### Exercise aim
Please give only the number of lines in the listing below that contain "This".

### Data extract
--------------------
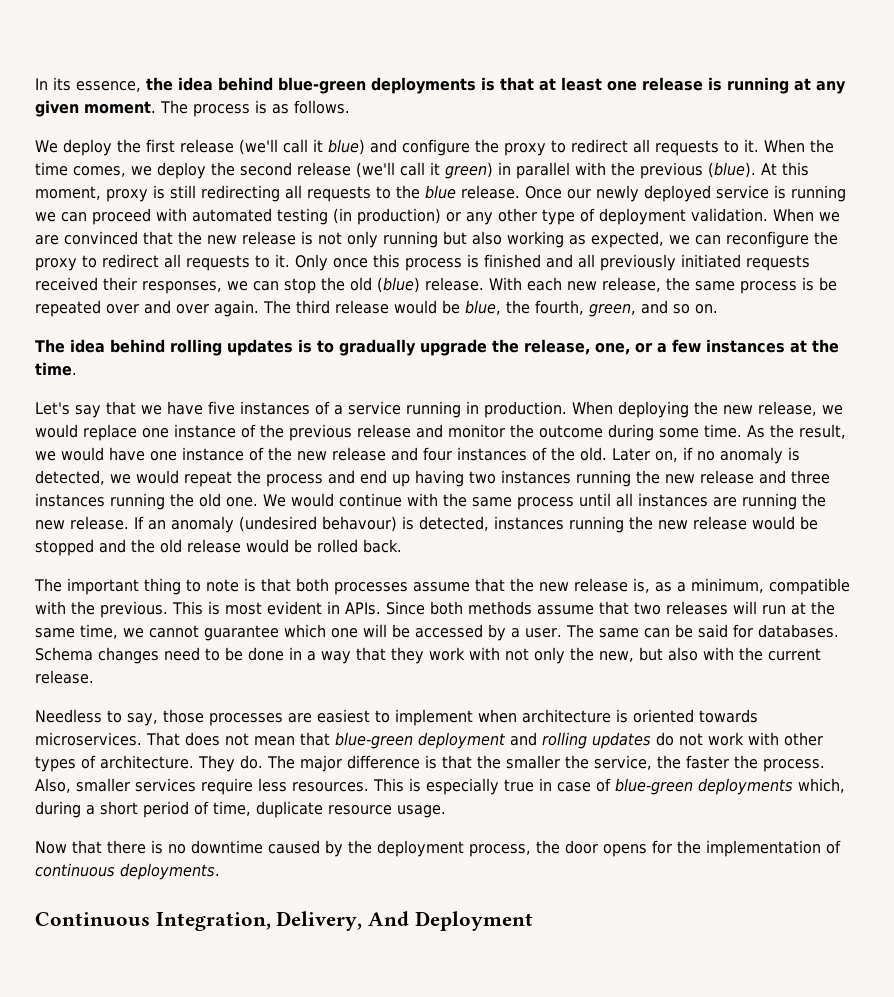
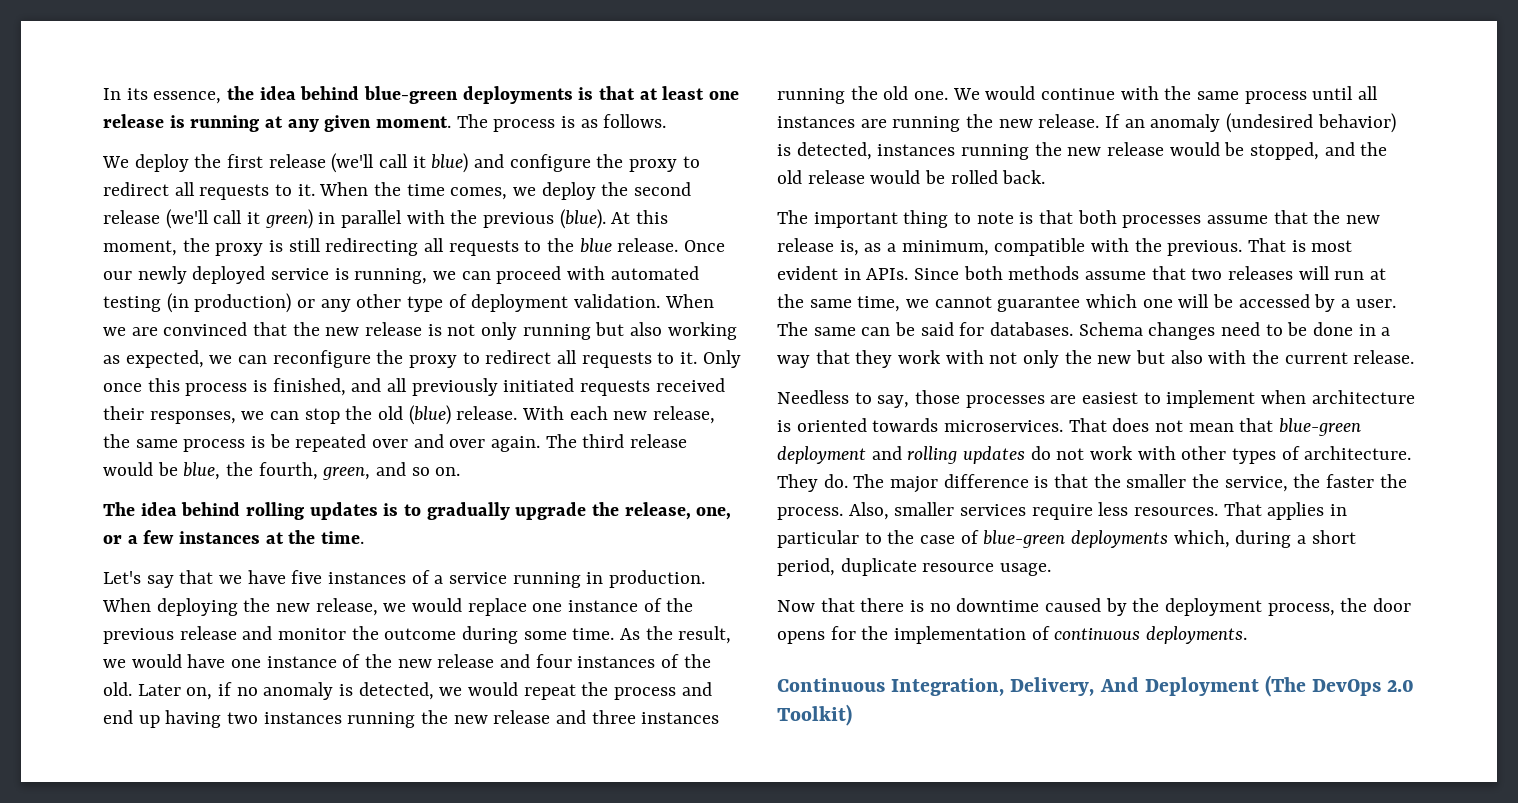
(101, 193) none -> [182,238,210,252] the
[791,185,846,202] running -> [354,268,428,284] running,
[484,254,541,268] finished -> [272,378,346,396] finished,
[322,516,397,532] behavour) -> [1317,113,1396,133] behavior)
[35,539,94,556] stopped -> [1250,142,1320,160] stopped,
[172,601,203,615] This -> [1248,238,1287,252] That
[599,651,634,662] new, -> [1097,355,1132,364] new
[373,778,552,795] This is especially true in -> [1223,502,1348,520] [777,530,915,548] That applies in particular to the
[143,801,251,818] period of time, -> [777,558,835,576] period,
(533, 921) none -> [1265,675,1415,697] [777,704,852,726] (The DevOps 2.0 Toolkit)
--------------------
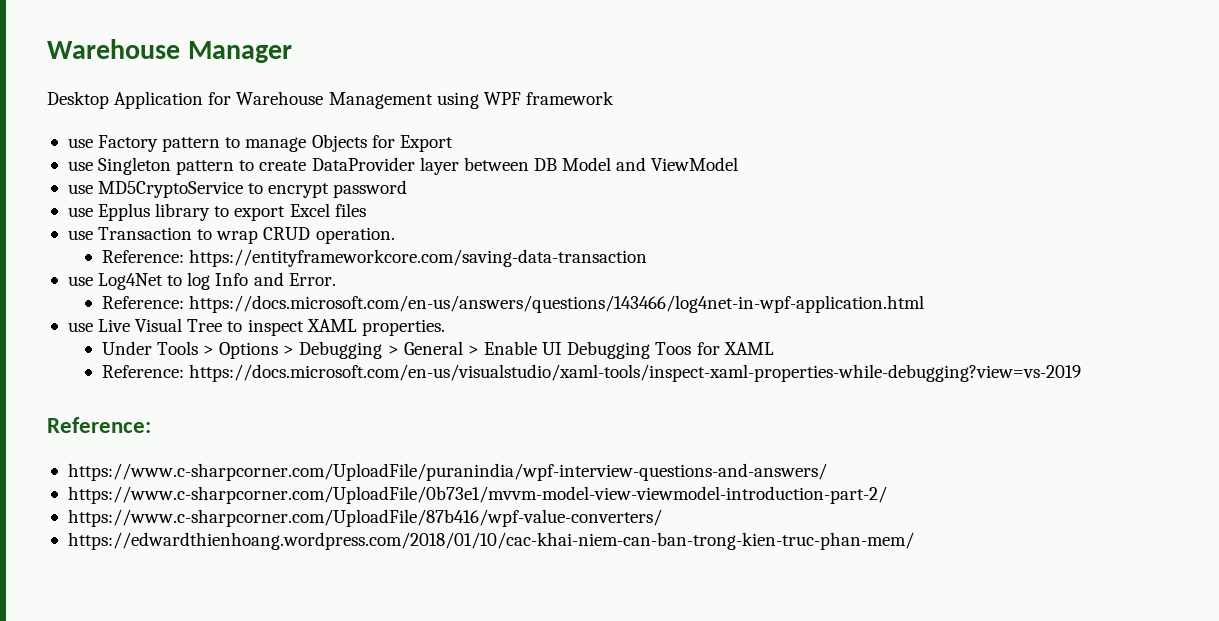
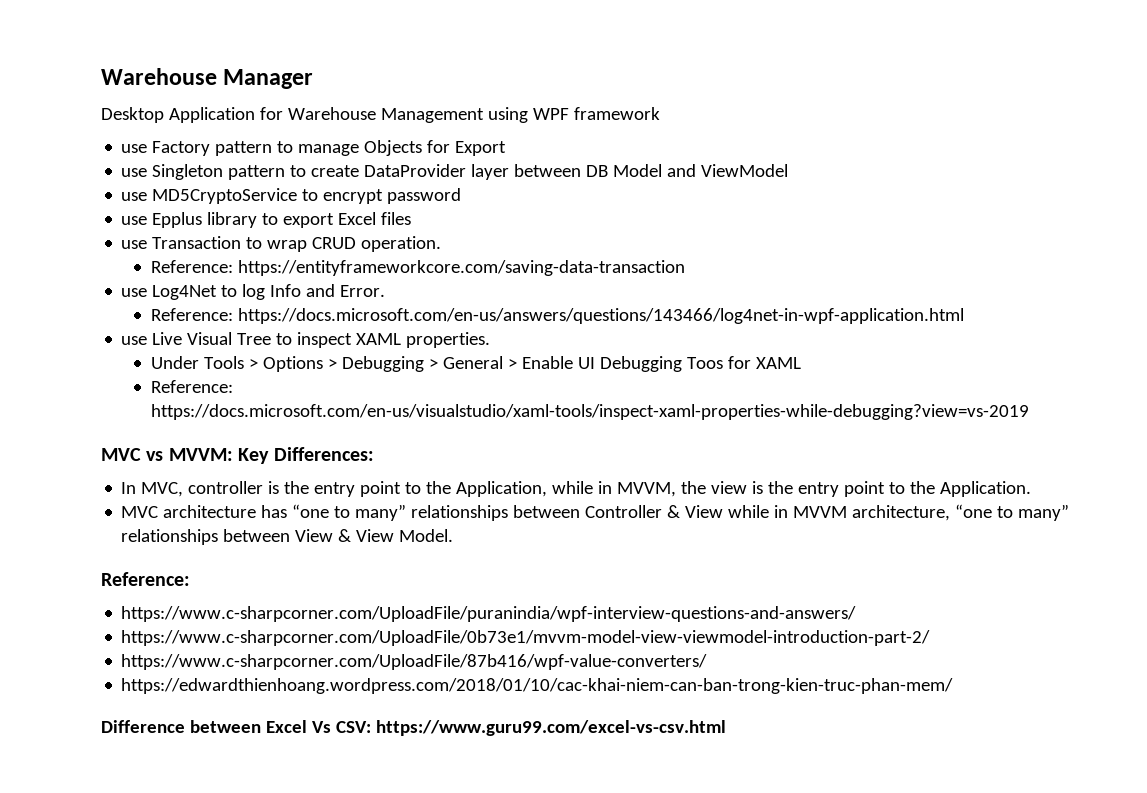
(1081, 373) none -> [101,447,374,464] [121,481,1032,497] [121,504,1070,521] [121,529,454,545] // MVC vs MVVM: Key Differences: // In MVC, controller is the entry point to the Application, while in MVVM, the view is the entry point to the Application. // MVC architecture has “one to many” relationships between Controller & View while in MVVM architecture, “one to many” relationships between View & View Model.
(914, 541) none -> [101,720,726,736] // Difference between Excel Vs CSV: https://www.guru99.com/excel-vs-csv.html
--------------------
### Solution
2